I don’t mean just fewer errors, although that is definitely a happy side effect of TDD. I mean that the code is easier to read, maintain and has fewer leaky abstractions.

Here’s a recent anecdote:

I was working on an existing code with limited unit testing and what tests that existed were often poorly expressed ( it was my own code, so I’m not blaming anyone other than myself here; it’s a learning thing). My work involved implementing new tests and re-expressing existing tests so that I could confidently make some larger scope changes to the code.

As part of the refactoring I began implementing mocks to simplify the tests and have them focus on the precise desired behaviour; this process had the side effect of making the tests more readable, easier to understand. Yay! While working on a particular class I subsequently I became aware that I was implementing large numbers of mocks at quite low levels of detail and I realised that this was a code smell; if I’m having to mock low level details that are essentially irrelevant at my current level of abstraction then there is a good chance that I have a leaky abstraction. Implementing some “extract class” refactorings and now I have a much cleaner, simpler set of tests on this class.
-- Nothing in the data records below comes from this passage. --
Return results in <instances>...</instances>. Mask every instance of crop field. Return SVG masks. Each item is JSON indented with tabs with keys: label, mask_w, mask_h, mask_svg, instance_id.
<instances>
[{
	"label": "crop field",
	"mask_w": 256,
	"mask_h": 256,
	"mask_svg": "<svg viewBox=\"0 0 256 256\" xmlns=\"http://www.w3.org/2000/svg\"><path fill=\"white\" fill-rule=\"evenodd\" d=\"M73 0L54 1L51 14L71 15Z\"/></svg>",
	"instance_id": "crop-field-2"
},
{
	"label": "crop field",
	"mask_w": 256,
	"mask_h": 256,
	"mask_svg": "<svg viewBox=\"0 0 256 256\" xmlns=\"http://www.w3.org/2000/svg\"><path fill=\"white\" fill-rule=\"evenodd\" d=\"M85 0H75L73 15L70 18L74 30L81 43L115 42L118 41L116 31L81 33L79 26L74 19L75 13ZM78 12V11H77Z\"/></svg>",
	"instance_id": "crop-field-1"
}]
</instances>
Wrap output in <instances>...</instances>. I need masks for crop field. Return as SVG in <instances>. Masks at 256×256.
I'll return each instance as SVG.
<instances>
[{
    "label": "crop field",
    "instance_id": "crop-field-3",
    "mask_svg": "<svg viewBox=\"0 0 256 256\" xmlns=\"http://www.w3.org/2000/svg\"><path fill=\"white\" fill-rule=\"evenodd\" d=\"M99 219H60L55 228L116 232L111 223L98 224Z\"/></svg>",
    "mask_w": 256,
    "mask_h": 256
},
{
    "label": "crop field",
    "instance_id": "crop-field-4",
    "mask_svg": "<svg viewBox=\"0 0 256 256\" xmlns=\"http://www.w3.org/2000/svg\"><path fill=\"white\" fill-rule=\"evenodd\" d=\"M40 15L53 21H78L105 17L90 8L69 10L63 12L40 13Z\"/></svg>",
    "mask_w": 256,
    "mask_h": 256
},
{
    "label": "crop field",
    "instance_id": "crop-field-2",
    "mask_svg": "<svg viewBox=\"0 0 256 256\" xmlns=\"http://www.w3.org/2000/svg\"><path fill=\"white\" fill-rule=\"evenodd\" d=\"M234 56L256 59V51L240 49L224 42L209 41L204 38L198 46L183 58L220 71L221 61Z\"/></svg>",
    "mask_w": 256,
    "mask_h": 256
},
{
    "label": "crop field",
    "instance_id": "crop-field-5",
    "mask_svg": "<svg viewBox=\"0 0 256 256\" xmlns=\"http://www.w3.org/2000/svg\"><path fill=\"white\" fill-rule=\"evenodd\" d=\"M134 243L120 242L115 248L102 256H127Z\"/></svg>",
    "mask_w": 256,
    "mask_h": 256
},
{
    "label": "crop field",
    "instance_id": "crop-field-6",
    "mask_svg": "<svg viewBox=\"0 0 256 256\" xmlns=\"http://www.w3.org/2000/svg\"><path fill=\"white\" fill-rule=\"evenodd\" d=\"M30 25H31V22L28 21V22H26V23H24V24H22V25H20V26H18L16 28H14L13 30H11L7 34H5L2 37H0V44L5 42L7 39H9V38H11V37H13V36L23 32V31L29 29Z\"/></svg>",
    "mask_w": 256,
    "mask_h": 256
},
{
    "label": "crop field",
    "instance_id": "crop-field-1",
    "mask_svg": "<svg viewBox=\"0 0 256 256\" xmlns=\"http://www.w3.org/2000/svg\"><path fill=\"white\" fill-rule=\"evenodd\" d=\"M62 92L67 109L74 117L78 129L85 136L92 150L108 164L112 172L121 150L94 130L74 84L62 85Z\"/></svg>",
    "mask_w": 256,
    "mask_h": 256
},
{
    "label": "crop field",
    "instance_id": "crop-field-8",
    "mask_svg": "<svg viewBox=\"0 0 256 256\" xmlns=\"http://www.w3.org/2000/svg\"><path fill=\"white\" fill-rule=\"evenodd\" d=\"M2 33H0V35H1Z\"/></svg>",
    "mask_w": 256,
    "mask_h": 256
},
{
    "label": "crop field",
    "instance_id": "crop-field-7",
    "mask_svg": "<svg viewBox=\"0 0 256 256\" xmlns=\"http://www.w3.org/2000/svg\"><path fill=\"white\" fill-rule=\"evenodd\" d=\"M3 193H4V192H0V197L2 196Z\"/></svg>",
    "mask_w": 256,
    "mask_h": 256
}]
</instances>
Another aspect of this is that the low level mocks I was implementing masked out different behaviours in the class so that I couldn’t confidently test all the behaviours. This was another code smell that my class was trying to do too many things. By doing the “extract class” refactorings I was also able to isolate the various behaviours and test them independently. Very useful.

In the context of TDD, hopefully you can see that if I had originally written those tests before I wrote code (or during the TDD process), then I would have started with a cleaner abstraction rather than having to refactor it in; much easier to maintain code up front.